In severe cases, the canker tissue may spread to other locations on the hoof, including the sole, bars, and hoof wall. [7] Some horses may have multiple affected hooves. [7]


A veterinarian can typically diagnose canker based on an examination of the hoof and the appearance of the proliferating tissues near the frog. [1]

In some cases, a biopsy of the tissue may be submitted to a diagnostic laboratory to confirm the diagnosis. [1] Under the microscope, the diagnostician can see a thin layer of defective epidermis, the tissue producing the keratin layer of the hoof. [2]


Treatment of canker can be challenging, particularly in severely affected cases. The mainstays of treatment are debridement of the affected tissue, topical treatment, steroid treatment, and wound support.


Debridement refers to removal of affected tissue to prevent further growth and development.

Veterinarians start by trimming the rest of the hoof, to remove any excess sole and to identify the extent of the canker. [7] In some cases, additional canker tissue can extend into the bars and sole next to the frog, which may be missed if the hoof is not trimmed beforehand. [7]

Canker debridement requires local anesthesia using an abaxial sesamoid nerve block, which blocks the horse’s feeling to their entire foot. [7] Some horses may require general anesthesia depending on their temperament.

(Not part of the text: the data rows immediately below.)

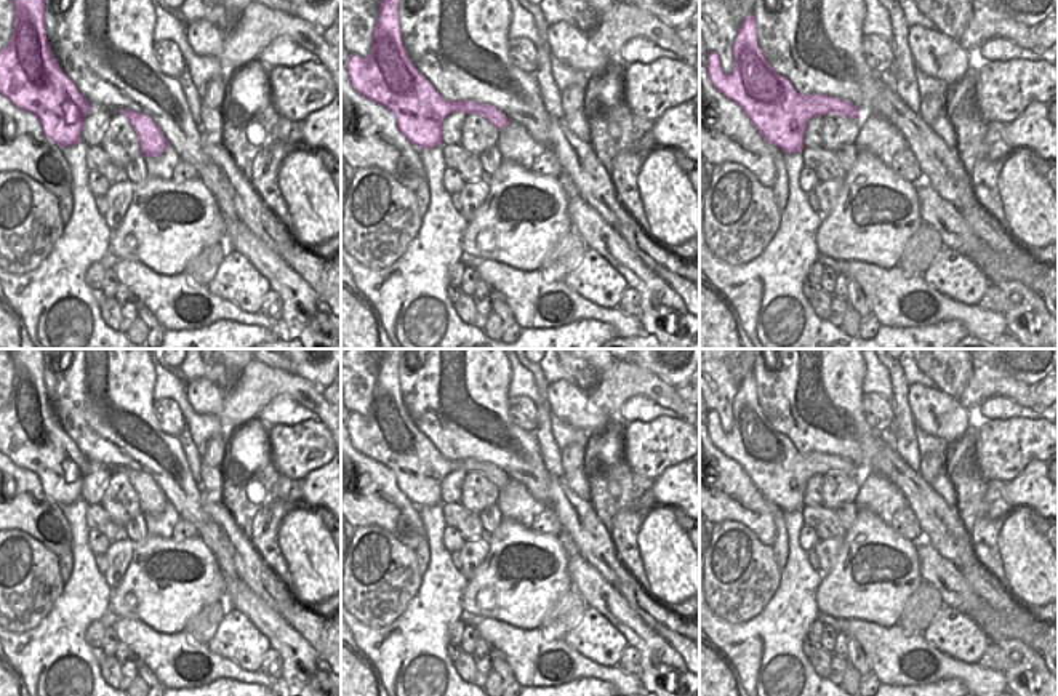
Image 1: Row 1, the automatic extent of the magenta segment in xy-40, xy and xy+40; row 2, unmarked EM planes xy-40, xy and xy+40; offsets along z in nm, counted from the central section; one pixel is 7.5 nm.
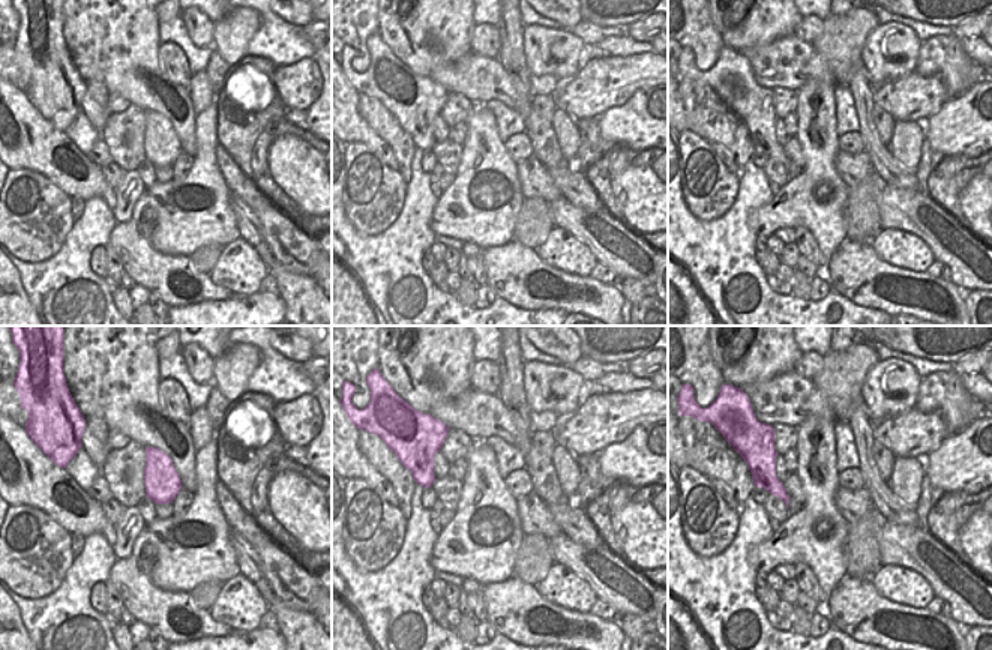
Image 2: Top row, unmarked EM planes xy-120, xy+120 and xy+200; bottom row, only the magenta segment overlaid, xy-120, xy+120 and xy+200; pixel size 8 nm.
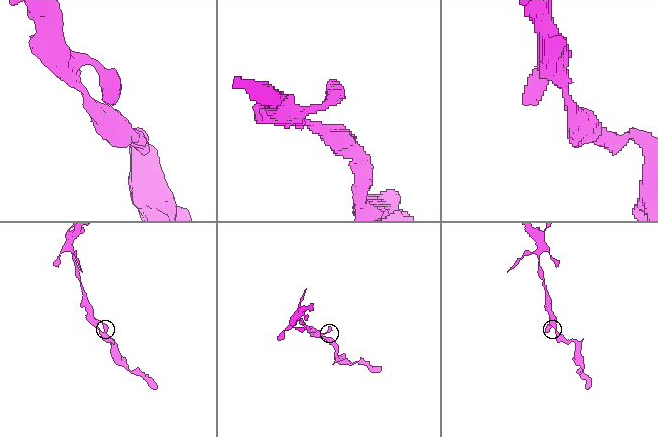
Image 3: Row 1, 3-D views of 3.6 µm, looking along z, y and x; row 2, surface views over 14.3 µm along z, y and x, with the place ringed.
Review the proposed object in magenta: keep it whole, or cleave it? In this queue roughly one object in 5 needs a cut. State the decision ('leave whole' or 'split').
leave whole

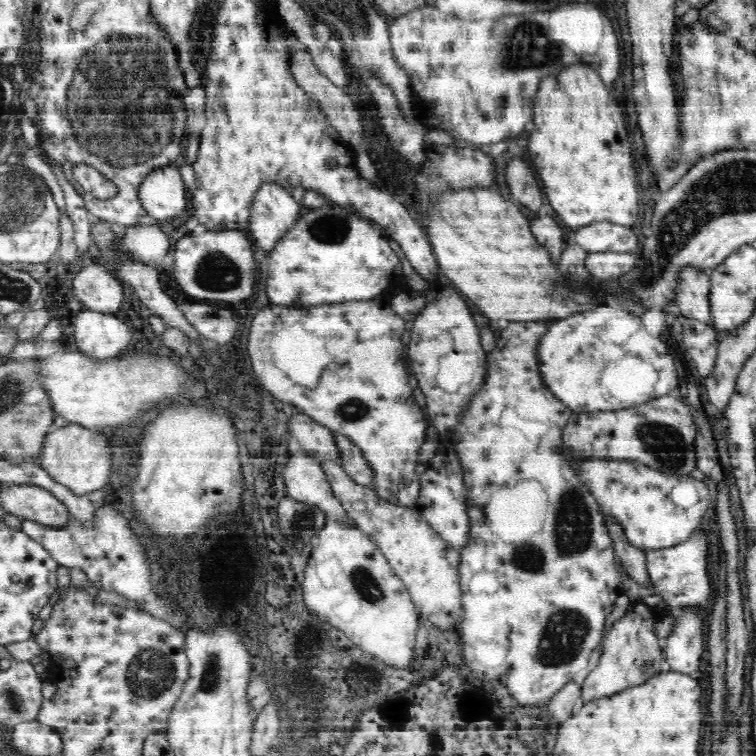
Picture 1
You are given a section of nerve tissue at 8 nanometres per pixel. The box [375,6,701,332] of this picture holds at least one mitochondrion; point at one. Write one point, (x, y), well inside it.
(526, 46)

The veterinarian may also apply a tourniquet to the lower leg, to reduce blood flow to the hoof. Since canker tissue often bleeds profusely, this step can prevent excessive blood from blocking the veterinarian’s view of the hoof surface. [7]

The veterinarian begins debridement by carefully removing any abnormal tissue using a hoof knife or scalpel, cutting the tissue back until the normal tissue underneath is exposed. [7] In most cases, an area of normal-appearing tissue around the canker is also extracted, to ensure complete removal. [9]

As the surgical site heals, it should be carefully monitored for any signs of abnormal tissue growth. Some horses may require an additional debridement treatment to completely remove canker. [7][9]

Maggot Debridement Therapy

There is a case report of using maggots to debride canker in a Thoroughbred. [10] Human medicine successfully uses maggots as part of debridement protocols.